If the most important, interesting things only happen in secret, then, there are no better seekers than Michael and his mates Cassius and Ramadhin, who explore every inch of the ship, establishing a secret headquarters in the noisy turbine room, roving where they shouldn’t. Childhood is active, observant; while most of the adults stroll the decks and think only of their next meal, these three boys discover hidden wonders — a garden below decks, a mural of naked women painted by soldiers when the ship was used to carry troops in World War II — and savor the tastes of betel leaves and condensed milk as they explore.

The corners of the ship that can’t be physically reached are available to them thanks to Mr. Nevil, a retired ship dismantler, who carries the ship’s blueprints. As Pico Iyer has said of Ondaatje, the author never randomly assigns occupations to his characters; each carries some deeper meaning, as Mr. Nevill demonstrates when he tells Michael and his friends about his former profession: “[I]n a [ship]breaker’s yard you discover anything can have a new life, be reborn as part of a car or railway carriage…” he explains, “You take that older life and you link it to a stranger.”

__GOAL 1__: Which boys explore every inch of the ship in the passage above? Name each of them.

__PROVIDED MATERIAL__:
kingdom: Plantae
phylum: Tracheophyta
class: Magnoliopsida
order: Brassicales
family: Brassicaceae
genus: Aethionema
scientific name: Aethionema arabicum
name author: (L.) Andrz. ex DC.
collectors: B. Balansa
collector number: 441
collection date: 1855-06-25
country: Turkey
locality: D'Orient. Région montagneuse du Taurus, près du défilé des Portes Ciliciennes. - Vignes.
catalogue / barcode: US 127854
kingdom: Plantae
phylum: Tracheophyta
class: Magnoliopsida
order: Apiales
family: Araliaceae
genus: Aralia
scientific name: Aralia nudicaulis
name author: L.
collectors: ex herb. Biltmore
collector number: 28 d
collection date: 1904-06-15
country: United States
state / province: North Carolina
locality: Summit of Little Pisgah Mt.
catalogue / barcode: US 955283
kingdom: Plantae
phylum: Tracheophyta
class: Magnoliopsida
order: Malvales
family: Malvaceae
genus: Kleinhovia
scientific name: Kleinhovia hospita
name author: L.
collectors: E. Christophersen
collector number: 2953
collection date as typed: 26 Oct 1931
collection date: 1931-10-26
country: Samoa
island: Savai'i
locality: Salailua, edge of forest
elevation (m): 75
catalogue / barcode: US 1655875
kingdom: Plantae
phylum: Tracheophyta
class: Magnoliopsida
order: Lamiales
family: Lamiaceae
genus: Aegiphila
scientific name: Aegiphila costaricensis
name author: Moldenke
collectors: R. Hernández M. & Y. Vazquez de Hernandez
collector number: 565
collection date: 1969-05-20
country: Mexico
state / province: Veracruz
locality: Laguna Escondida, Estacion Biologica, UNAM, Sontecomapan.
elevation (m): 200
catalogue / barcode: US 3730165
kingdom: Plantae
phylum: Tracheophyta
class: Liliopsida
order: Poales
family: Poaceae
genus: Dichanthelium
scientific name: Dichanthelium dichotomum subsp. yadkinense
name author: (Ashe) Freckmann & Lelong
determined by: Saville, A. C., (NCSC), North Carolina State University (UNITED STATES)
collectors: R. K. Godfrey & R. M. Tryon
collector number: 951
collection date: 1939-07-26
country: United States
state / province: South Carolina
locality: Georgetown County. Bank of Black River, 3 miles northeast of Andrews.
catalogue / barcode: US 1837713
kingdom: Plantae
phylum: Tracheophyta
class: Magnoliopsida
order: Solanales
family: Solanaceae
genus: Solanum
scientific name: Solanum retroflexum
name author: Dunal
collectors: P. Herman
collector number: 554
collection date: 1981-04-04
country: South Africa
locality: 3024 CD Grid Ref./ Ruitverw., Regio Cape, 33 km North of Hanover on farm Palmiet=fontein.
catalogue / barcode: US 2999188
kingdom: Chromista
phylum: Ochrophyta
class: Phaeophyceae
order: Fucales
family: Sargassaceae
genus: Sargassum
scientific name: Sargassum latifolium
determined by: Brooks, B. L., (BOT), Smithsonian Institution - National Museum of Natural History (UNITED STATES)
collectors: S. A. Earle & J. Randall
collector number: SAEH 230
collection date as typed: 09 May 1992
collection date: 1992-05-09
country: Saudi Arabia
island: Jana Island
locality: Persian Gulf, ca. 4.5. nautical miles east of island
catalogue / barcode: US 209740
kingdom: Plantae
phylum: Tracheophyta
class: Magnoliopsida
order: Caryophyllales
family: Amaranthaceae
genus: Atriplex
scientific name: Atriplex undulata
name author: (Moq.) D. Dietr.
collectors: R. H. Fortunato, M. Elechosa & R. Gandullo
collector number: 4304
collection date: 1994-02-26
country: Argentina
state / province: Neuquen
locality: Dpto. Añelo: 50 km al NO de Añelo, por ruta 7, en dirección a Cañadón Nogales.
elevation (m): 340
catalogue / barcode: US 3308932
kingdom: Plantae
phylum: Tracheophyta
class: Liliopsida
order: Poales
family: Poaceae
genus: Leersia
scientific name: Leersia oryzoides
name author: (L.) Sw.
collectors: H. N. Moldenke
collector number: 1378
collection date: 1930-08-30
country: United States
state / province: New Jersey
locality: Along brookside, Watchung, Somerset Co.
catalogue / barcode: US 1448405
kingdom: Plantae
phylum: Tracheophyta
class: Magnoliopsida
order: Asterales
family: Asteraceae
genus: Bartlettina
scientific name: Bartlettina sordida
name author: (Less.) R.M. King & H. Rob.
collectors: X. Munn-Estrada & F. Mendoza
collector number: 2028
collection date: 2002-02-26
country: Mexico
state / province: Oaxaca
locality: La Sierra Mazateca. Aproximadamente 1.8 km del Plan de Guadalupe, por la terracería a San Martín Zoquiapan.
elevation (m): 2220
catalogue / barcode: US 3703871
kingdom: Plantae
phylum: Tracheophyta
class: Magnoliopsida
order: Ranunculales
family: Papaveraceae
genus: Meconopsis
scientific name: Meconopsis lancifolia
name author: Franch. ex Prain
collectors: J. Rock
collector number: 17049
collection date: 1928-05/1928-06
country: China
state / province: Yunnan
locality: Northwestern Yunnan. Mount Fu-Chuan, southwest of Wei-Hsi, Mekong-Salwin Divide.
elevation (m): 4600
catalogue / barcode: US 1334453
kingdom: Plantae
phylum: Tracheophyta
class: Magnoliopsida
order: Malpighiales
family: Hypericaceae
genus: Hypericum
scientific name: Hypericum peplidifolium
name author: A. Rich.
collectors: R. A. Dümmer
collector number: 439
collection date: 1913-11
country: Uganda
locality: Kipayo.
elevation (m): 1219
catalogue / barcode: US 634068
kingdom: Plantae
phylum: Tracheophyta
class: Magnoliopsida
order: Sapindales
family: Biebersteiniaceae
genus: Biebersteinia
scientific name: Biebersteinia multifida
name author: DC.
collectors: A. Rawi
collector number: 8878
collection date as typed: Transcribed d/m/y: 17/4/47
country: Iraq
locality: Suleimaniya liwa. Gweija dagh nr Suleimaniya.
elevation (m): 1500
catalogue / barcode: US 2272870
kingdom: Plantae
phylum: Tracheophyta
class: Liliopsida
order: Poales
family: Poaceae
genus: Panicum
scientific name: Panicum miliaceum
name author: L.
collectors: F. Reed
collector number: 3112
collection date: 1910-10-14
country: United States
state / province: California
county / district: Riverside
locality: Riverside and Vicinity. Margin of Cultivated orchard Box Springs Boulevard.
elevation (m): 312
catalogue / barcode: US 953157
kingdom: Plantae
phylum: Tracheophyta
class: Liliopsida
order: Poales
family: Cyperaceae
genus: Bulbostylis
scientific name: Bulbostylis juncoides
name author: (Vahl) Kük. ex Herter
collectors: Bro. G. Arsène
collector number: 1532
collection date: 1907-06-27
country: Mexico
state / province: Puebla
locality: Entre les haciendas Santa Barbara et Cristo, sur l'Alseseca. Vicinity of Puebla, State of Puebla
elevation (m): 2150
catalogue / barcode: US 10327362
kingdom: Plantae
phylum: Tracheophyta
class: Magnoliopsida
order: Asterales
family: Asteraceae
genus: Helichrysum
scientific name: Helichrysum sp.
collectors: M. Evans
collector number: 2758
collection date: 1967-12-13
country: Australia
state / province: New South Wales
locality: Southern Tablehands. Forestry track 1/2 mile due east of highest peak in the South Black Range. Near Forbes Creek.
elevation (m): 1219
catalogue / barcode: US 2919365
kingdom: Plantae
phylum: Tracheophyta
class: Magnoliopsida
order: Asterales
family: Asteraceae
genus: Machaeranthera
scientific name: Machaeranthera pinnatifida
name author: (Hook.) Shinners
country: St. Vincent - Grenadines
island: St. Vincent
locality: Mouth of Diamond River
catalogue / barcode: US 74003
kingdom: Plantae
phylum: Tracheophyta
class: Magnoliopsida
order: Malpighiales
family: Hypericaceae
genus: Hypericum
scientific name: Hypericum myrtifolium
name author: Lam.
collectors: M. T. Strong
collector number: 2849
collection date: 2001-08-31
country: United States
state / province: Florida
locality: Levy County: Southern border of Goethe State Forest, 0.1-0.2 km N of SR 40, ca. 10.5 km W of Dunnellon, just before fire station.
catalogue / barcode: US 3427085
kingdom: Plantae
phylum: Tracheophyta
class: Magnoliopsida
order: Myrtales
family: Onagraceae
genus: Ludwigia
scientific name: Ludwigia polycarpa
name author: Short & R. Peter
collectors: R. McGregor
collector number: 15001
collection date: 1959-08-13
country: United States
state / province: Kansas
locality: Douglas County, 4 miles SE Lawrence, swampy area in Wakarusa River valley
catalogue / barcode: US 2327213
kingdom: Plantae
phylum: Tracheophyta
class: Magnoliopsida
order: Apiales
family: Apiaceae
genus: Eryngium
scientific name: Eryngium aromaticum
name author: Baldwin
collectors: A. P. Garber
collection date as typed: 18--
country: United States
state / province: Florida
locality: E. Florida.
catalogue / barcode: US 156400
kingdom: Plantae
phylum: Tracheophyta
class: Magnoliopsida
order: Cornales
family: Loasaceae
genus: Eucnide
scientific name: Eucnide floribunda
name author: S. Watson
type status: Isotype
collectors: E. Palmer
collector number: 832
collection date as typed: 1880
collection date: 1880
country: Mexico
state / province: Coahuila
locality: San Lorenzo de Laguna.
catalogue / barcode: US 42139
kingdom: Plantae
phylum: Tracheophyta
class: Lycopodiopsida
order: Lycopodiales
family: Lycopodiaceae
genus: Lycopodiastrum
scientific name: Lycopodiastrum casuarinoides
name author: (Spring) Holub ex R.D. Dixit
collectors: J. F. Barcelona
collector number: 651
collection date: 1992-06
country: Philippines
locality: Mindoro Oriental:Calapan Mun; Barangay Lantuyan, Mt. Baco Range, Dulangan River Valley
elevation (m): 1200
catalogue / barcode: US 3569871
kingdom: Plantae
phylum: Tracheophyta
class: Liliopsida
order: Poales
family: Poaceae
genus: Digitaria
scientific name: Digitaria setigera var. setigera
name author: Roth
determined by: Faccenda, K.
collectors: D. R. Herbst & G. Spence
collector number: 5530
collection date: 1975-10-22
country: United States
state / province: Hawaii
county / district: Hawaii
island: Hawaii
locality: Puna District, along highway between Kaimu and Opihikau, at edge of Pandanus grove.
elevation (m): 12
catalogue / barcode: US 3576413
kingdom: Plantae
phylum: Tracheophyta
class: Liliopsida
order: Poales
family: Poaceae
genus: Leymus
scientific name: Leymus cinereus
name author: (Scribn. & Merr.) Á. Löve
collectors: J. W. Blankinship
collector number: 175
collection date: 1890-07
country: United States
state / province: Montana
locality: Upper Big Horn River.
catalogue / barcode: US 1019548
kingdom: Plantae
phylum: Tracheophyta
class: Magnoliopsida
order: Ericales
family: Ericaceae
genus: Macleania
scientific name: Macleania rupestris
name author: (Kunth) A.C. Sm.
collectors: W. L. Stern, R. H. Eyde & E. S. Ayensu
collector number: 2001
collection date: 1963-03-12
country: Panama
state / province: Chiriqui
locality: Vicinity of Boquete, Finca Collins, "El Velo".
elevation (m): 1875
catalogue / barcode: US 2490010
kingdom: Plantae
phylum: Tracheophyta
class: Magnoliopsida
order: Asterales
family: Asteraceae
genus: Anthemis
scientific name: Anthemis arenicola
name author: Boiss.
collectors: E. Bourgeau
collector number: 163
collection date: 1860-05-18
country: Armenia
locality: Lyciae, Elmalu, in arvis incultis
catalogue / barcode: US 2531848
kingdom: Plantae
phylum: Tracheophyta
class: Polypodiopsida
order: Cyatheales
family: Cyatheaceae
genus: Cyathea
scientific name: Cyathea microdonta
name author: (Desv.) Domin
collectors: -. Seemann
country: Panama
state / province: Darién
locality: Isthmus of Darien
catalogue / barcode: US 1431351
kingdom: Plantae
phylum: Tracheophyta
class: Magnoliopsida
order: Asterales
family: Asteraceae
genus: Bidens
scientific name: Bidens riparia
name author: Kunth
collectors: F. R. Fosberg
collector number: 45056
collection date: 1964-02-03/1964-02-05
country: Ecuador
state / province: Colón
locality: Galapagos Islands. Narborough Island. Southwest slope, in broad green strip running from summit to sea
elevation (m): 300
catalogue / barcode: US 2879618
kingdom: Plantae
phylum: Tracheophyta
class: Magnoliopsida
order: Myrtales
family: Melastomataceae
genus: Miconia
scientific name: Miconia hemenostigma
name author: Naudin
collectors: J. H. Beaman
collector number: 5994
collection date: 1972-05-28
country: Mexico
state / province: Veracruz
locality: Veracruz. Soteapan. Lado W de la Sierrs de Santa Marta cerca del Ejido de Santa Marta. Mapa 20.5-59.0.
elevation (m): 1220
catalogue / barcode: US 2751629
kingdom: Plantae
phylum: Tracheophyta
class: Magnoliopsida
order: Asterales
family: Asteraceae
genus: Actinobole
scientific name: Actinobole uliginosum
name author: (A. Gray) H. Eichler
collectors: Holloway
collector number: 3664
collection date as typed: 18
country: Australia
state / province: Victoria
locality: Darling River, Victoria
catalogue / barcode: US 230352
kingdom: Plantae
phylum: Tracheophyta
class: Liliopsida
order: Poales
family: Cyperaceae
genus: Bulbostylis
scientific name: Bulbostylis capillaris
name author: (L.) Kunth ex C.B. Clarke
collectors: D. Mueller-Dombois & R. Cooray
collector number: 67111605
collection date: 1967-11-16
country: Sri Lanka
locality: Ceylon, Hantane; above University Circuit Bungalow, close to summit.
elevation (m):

__GOAL 2__: Can you write out the stretch of the records from the line containing "locality: E. Florida." through the line containing "catalogue / barcode: US 42139", with both of those lines included?

__OUTPUT 1__: Michael, Cassius, and Ramadhin

__OUTPUT 2__:
locality: E. Florida.
catalogue / barcode: US 156400
kingdom: Plantae
phylum: Tracheophyta
class: Magnoliopsida
order: Cornales
family: Loasaceae
genus: Eucnide
scientific name: Eucnide floribunda
name author: S. Watson
type status: Isotype
collectors: E. Palmer
collector number: 832
collection date as typed: 1880
collection date: 1880
country: Mexico
state / province: Coahuila
locality: San Lorenzo de Laguna.
catalogue / barcode: US 42139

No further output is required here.